Durante  15 anos, Natália fez do Colégio Dom Bosco, de Rio do Sul, sua 2ª casa, sendo aluna . Atualmente, é acadêmica de Direito.

Confira a redação

Brincadeira de Criança?

No Brasil, bem como em outros países, é cada vez mais perceptível o aumento do número de crianças que se envolvem no mundo do crime. Elas são geralmente vistas na companhia de traficantes maiores e julgadas, assim, como desordeiras. Possuem também seus próprios motivos para justificar as maldades que cometem. Apesar disso, ainda são tratadas de modo diferente em relação aos adultos – um modo considerado quase privilegiado, considerando que não sofrem as mesmas penalidades. Seria isso algo justo?

Um dos mais frequentes motivos pelos quais os jovens ingressam em atos criminalistas é o abandono. Muitos não possuem família ou fugiram de suas casas devido a transtornos sociais ou problemas pessoais, e, portanto, não possuem valores formados. Com isso, não distinguem o que é certo do que é errado, adaptando-se ao ambiente em que vivem e tendo como referência os mais velhos, independente das ações que praticam. Isso se aplica tanto a crianças pequenas envolvidas com casos como tráfico de drogas – o que já ocorre atualmente – quanto a adolescentes que, ao invés de estarem estudando no Ensino Médio, estão perdidos pelas ruas, muitas vezes tirando vidas de inocentes.

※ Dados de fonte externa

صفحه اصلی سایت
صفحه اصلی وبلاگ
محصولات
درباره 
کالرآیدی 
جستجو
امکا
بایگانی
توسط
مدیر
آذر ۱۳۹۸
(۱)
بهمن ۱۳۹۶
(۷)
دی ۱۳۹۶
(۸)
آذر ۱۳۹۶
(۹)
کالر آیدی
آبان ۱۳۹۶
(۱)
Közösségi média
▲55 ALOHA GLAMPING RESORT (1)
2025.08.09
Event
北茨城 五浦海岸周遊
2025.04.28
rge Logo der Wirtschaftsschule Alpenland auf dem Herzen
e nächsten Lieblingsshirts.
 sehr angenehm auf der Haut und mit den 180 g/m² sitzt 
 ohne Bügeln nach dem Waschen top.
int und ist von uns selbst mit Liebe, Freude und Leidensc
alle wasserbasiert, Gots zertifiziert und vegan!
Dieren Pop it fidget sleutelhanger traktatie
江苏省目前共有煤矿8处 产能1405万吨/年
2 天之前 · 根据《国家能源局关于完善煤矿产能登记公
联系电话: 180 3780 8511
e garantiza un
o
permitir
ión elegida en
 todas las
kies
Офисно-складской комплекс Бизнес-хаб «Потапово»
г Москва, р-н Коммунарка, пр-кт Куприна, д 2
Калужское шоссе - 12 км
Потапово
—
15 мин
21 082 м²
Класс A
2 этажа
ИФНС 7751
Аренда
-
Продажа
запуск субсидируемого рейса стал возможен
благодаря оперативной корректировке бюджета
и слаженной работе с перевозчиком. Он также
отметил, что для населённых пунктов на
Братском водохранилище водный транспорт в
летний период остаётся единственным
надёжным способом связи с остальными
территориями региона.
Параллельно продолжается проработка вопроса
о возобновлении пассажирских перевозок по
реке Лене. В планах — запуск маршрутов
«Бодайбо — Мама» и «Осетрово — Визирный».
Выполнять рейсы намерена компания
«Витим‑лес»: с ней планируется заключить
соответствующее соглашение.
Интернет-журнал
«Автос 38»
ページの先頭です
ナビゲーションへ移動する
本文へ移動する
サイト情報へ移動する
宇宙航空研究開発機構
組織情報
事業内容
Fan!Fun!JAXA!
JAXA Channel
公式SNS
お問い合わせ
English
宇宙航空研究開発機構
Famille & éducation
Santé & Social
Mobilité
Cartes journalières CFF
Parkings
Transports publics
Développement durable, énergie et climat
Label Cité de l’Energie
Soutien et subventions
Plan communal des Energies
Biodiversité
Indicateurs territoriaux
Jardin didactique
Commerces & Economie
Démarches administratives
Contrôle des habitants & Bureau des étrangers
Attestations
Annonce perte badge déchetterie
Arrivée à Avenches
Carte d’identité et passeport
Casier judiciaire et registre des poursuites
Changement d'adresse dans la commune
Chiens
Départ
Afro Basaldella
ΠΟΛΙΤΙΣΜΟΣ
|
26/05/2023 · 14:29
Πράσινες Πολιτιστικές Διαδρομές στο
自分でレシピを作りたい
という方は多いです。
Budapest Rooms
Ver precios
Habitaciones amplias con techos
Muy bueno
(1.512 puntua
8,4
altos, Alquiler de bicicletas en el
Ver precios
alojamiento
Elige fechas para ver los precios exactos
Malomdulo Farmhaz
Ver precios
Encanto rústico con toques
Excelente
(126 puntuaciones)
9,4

Contudo, se cada um é declarado responsável pelos seus atos, por que os mais novos devem possuir vantagens sobre os demais criminosos, em se tratando de julgamento? Eles não podem ser presos, mesmo cometendo os atos mais brutais e insensatos. Ademais, muitos bandidos influenciam as crianças, aproveitando-se de sua inocência e fragilidade para que façam seus serviços, já que os menores são “protegidos” pela lei. Isso é um ato de injustiça, principalmente para pessoas que perderam seus entes queridos por ações irracionais de crianças. Vale ressaltar que, sabendo de sua imunidade perante os crimes, estes jovens não medirão seus limites, e podem se tornar criminais ainda mais perigosos do que os adultos.

Desse modo, é necessário criar meios de impedir que esses menores de idade adquiram índole violenta e delituosa. Boas saídas seriam o estabelecimento de punições mais severas ou, quem sabe, maiores investimentos na área da educação – pois quem educa ensina o caminho correto. Através dessas medidas, diminuem-se os riscos de surgimento de novos bandidos, além de criar cidadãos mais honestos e comprometidos. Caso contrário, os pequenos perdem a oportunidade de terem um futuro promissor, bem como uma infância saudável. Brincadeiras de criança devem ser feitas com brinquedos, e não com armas.